What you should do. Transcribe all of the records, leaving out any pictures.

[Opening Information supplied section]

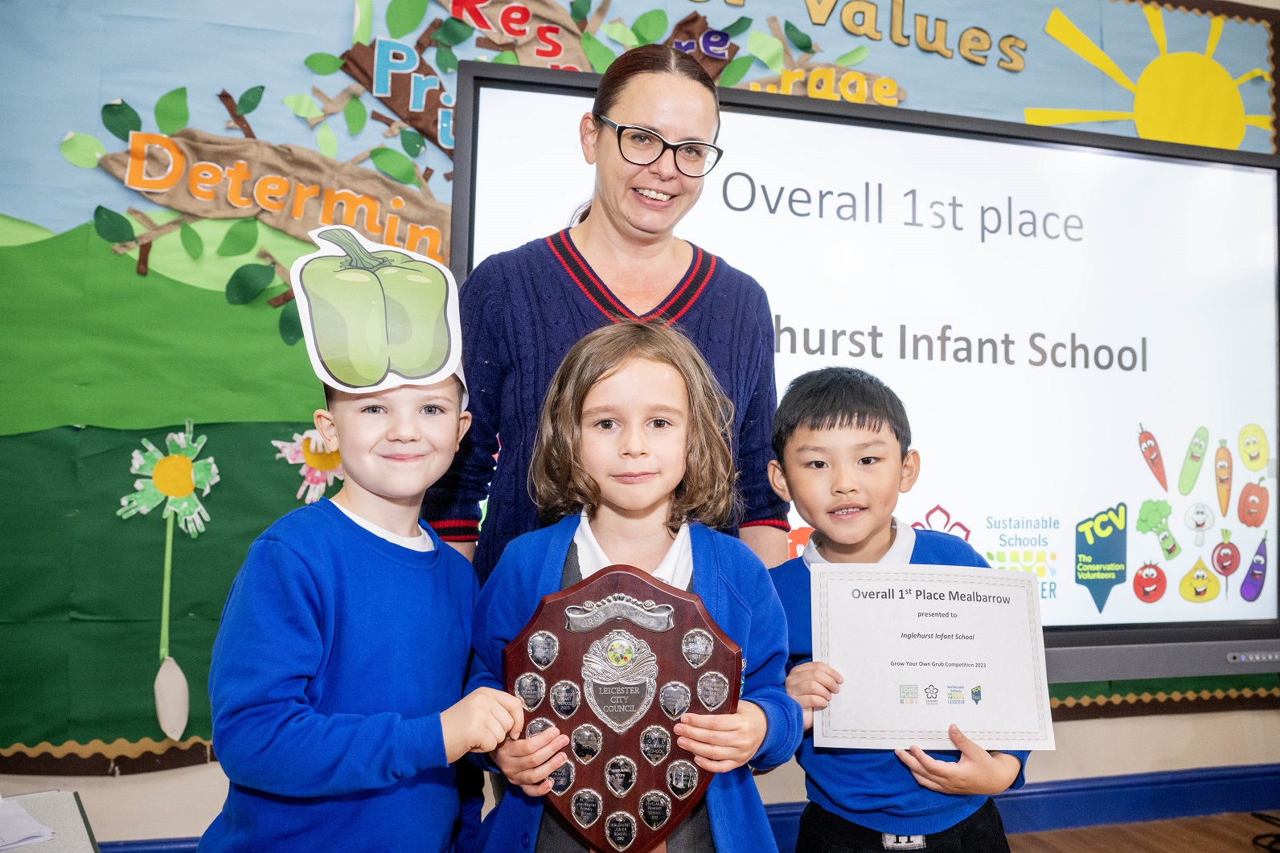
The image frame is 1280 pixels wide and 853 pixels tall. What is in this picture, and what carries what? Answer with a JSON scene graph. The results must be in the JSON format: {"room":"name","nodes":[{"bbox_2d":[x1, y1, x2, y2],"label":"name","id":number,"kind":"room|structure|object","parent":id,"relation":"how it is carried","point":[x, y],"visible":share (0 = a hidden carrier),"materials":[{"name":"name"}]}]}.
{"room":"classroom","nodes":[
{"label":"classroom","id":0,"kind":"room"},
{"bbox_2d":[0,0,1279,841],"label":"wall","id":1,"kind":"structure","parent":0,"point":[1081,729],"materials":[{"name":"paint"}]},
{"bbox_2d":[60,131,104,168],"label":"leaf cutout","id":2,"kind":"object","parent":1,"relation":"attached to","point":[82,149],"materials":[{"name":"green paper"}]},
{"bbox_2d":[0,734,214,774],"label":"border trim","id":3,"kind":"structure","parent":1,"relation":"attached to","point":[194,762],"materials":[{"name":"brown paper"}]},
{"bbox_2d":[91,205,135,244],"label":"leaf cutout","id":4,"kind":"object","parent":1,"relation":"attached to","point":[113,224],"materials":[{"name":"green paper"}]},
{"bbox_2d":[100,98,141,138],"label":"leaf cutout","id":5,"kind":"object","parent":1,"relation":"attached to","point":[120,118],"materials":[{"name":"green paper"}]},
{"bbox_2d":[114,422,218,737],"label":"paper flower","id":6,"kind":"object","parent":1,"relation":"attached to","point":[169,732],"visible":0.99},
{"bbox_2d":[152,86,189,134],"label":"leaf cutout","id":7,"kind":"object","parent":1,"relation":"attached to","point":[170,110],"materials":[{"name":"green paper"}]},
{"bbox_2d":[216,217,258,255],"label":"leaf cutout","id":8,"kind":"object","parent":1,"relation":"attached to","point":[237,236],"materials":[{"name":"green paper"}]},
{"bbox_2d":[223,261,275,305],"label":"leaf cutout","id":9,"kind":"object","parent":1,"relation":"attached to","point":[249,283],"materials":[{"name":"green paper"}]},
{"bbox_2d":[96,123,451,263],"label":"sign","id":10,"kind":"object","parent":1,"relation":"attached to","point":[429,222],"visible":0.88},
{"bbox_2d":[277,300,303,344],"label":"leaf cutout","id":11,"kind":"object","parent":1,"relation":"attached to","point":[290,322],"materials":[{"name":"green paper"}]},
{"bbox_2d":[272,426,343,503],"label":"paper flower","id":12,"kind":"object","parent":1,"relation":"attached to","point":[324,465],"visible":0.73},
{"bbox_2d":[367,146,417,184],"label":"leaf cutout","id":13,"kind":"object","parent":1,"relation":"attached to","point":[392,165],"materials":[{"name":"green paper"}]},
{"bbox_2d":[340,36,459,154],"label":"lettering sign","id":14,"kind":"object","parent":1,"relation":"attached to","point":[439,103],"visible":0.69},
{"bbox_2d":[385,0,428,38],"label":"leaf cutout","id":15,"kind":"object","parent":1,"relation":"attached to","point":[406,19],"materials":[{"name":"green paper"}]},
{"bbox_2d":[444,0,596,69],"label":"lettering sign","id":16,"kind":"object","parent":1,"relation":"attached to","point":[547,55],"visible":0.85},
{"bbox_2d":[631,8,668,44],"label":"leaf cutout","id":17,"kind":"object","parent":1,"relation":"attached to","point":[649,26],"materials":[{"name":"green paper"}]},
{"bbox_2d":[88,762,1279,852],"label":"baseboard","id":18,"kind":"structure","parent":1,"relation":"attached to","point":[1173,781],"materials":[{"name":"blue paint"}]},
{"bbox_2d":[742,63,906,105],"label":"lettering sign","id":19,"kind":"object","parent":1,"relation":"attached to","point":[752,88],"visible":0.66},
{"bbox_2d":[434,56,1279,692],"label":"interactive display","id":20,"kind":"object","parent":1,"relation":"attached to","point":[477,108],"visible":0.78,"materials":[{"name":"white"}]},
{"bbox_2d":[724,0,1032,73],"label":"lettering","id":21,"kind":"object","parent":1,"relation":"attached to","point":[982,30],"visible":0.96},
{"bbox_2d":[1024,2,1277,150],"label":"cutout","id":22,"kind":"object","parent":1,"relation":"attached to","point":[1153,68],"visible":0.95,"materials":[{"name":"yellow paper"}]},
{"bbox_2d":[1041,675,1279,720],"label":"border trim","id":23,"kind":"structure","parent":1,"relation":"attached to","point":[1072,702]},
{"bbox_2d":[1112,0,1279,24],"label":"border trim","id":24,"kind":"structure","parent":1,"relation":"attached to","point":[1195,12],"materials":[{"name":"brown paper"}]},
{"bbox_2d":[997,810,1279,852],"label":"floor","id":25,"kind":"structure","parent":0,"point":[1231,847],"materials":[{"name":"brown wood"}]},
{"bbox_2d":[0,787,102,852],"label":"table","id":26,"kind":"object","parent":25,"relation":"on","point":[28,804],"visible":0.75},
{"bbox_2d":[0,795,57,852],"label":"paper","id":27,"kind":"object","parent":26,"relation":"on","point":[14,838],"visible":1,"materials":[{"name":"white paper"}]},
{"bbox_2d":[204,237,524,852],"label":"child","id":28,"kind":"object","parent":25,"relation":"on","point":[301,692],"visible":0.98},
{"bbox_2d":[420,36,791,587],"label":"woman","id":29,"kind":"object","parent":25,"relation":"on","point":[670,257],"visible":0.57},
{"bbox_2d":[465,320,799,852],"label":"child","id":30,"kind":"object","parent":25,"relation":"on","point":[670,396],"visible":0.88},
{"bbox_2d":[501,565,744,852],"label":"plaque","id":31,"kind":"object","parent":30,"relation":"in","point":[634,630],"visible":0.74,"materials":[{"name":"brown wood"}]},
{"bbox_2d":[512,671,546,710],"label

[Closing Information supplied section]

The completed task.
The image frame is 1280 pixels wide and 853 pixels tall. What is in this picture, and what carries what? Answer with a JSON scene graph. The results must be in the JSON format: {"room":"name","nodes":[{"bbox_2d":[x1, y1, x2, y2],"label":"name","id":number,"kind":"room|structure|object","parent":id,"relation":"how it is carried","point":[x, y],"visible":share (0 = a hidden carrier),"materials":[{"name":"name"}]}]}.
{"room":"classroom","nodes":[
{"label":"classroom","id":0,"kind":"room"},
{"bbox_2d":[0,0,1279,841],"label":"wall","id":1,"kind":"structure","parent":0,"point":[1081,729],"materials":[{"name":"paint"}]},
{"bbox_2d":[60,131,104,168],"label":"leaf cutout","id":2,"kind":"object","parent":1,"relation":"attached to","point":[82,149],"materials":[{"name":"green paper"}]},
{"bbox_2d":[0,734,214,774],"label":"border trim","id":3,"kind":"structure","parent":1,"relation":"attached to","point":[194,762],"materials":[{"name":"brown paper"}]},
{"bbox_2d":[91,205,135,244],"label":"leaf cutout","id":4,"kind":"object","parent":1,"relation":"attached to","point":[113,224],"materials":[{"name":"green paper"}]},
{"bbox_2d":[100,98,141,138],"label":"leaf cutout","id":5,"kind":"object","parent":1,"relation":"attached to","point":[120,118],"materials":[{"name":"green paper"}]},
{"bbox_2d":[114,422,218,737],"label":"paper flower","id":6,"kind":"object","parent":1,"relation":"attached to","point":[169,732],"visible":0.99},
{"bbox_2d":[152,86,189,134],"label":"leaf cutout","id":7,"kind":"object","parent":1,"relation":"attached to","point":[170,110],"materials":[{"name":"green paper"}]},
{"bbox_2d":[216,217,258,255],"label":"leaf cutout","id":8,"kind":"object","parent":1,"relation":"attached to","point":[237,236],"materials":[{"name":"green paper"}]},
{"bbox_2d":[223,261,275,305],"label":"leaf cutout","id":9,"kind":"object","parent":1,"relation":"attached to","point":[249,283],"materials":[{"name":"green paper"}]},
{"bbox_2d":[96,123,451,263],"label":"sign","id":10,"kind":"object","parent":1,"relation":"attached to","point":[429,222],"visible":0.88},
{"bbox_2d":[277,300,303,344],"label":"leaf cutout","id":11,"kind":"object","parent":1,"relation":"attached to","point":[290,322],"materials":[{"name":"green paper"}]},
{"bbox_2d":[272,426,343,503],"label":"paper flower","id":12,"kind":"object","parent":1,"relation":"attached to","point":[324,465],"visible":0.73},
{"bbox_2d":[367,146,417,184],"label":"leaf cutout","id":13,"kind":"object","parent":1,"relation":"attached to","point":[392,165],"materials":[{"name":"green paper"}]},
{"bbox_2d":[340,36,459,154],"label":"lettering sign","id":14,"kind":"object","parent":1,"relation":"attached to","point":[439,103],"visible":0.69},
{"bbox_2d":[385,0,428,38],"label":"leaf cutout","id":15,"kind":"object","parent":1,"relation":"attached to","point":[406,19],"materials":[{"name":"green paper"}]},
{"bbox_2d":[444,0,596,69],"label":"lettering sign","id":16,"kind":"object","parent":1,"relation":"attached to","point":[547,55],"visible":0.85},
{"bbox_2d":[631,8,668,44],"label":"leaf cutout","id":17,"kind":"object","parent":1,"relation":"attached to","point":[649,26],"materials":[{"name":"green paper"}]},
{"bbox_2d":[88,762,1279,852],"label":"baseboard","id":18,"kind":"structure","parent":1,"relation":"attached to","point":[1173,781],"materials":[{"name":"blue paint"}]},
{"bbox_2d":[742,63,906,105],"label":"lettering sign","id":19,"kind":"object","parent":1,"relation":"attached to","point":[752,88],"visible":0.66},
{"bbox_2d":[434,56,1279,692],"label":"interactive display","id":20,"kind":"object","parent":1,"relation":"attached to","point":[477,108],"visible":0.78,"materials":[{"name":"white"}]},
{"bbox_2d":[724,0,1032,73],"label":"lettering","id":21,"kind":"object","parent":1,"relation":"attached to","point":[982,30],"visible":0.96},
{"bbox_2d":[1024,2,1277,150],"label":"cutout","id":22,"kind":"object","parent":1,"relation":"attached to","point":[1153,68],"visible":0.95,"materials":[{"name":"yellow paper"}]},
{"bbox_2d":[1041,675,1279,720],"label":"border trim","id":23,"kind":"structure","parent":1,"relation":"attached to","point":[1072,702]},
{"bbox_2d":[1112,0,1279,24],"label":"border trim","id":24,"kind":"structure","parent":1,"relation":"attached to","point":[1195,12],"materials":[{"name":"brown paper"}]},
{"bbox_2d":[997,810,1279,852],"label":"floor","id":25,"kind":"structure","parent":0,"point":[1231,847],"materials":[{"name":"brown wood"}]},
{"bbox_2d":[0,787,102,852],"label":"table","id":26,"kind":"object","parent":25,"relation":"on","point":[28,804],"visible":0.75},
{"bbox_2d":[0,795,57,852],"label":"paper","id":27,"kind":"object","parent":26,"relation":"on","point":[14,838],"visible":1,"materials":[{"name":"white paper"}]},
{"bbox_2d":[204,237,524,852],"label":"child","id":28,"kind":"object","parent":25,"relation":"on","point":[301,692],"visible":0.98},
{"bbox_2d":[420,36,791,587],"label":"woman","id":29,"kind":"object","parent":25,"relation":"on","point":[670,257],"visible":0.57},
{"bbox_2d":[465,320,799,852],"label":"child","id":30,"kind":"object","parent":25,"relation":"on","point":[670,396],"visible":0.88},
{"bbox_2d":[501,565,744,852],"label":"plaque","id":31,"kind":"object","parent":30,"relation":"in","point":[634,630],"visible":0.74,"materials":[{"name":"brown wood"}]},
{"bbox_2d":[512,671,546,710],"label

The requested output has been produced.